> _WHAT YOU NEED TO DO_
Your result should be every line of the records below that contains the word "input".

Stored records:
^^^^^^^^

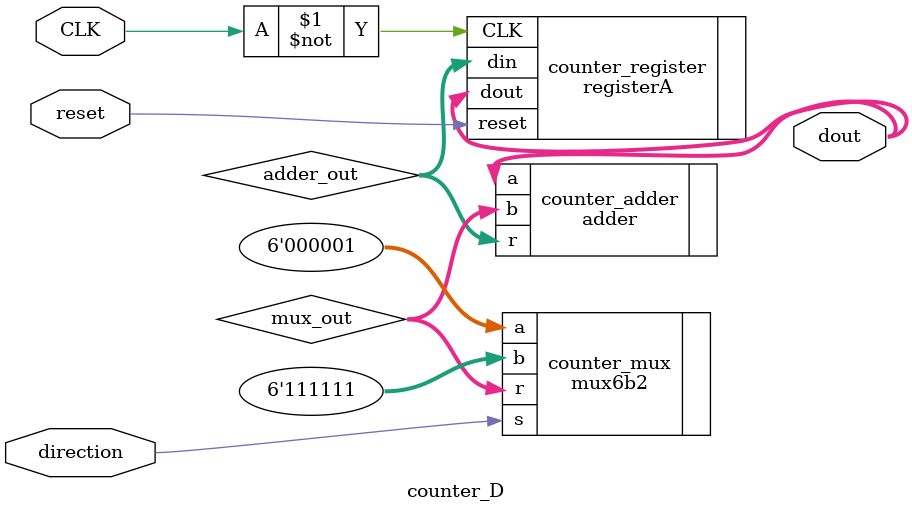
<source format=v>
`timescale 1ns / 1ps
module counter_D(
    input direction,
	 input reset,
    input CLK,
    output [5:0] dout
    );
	 
wire [5:0] adder_out;
wire [5:0] mux_out;

adder counter_adder (
    .a(dout), 
    .b(mux_out),
	 .r(adder_out)
    );
	 
mux6b2 counter_mux (
    .a(6'b000001), 
    .b(6'b111111), 
    .s(direction), 
    .r(mux_out)
    );

registerA counter_register (
    .din(adder_out),
	 .reset(reset),
    .dout(dout), 
    .CLK(~CLK)
    );

endmodule

</source>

^^^^^^^^

> _RESPONSE AREA_
    input direction,
	 input reset,
    input CLK,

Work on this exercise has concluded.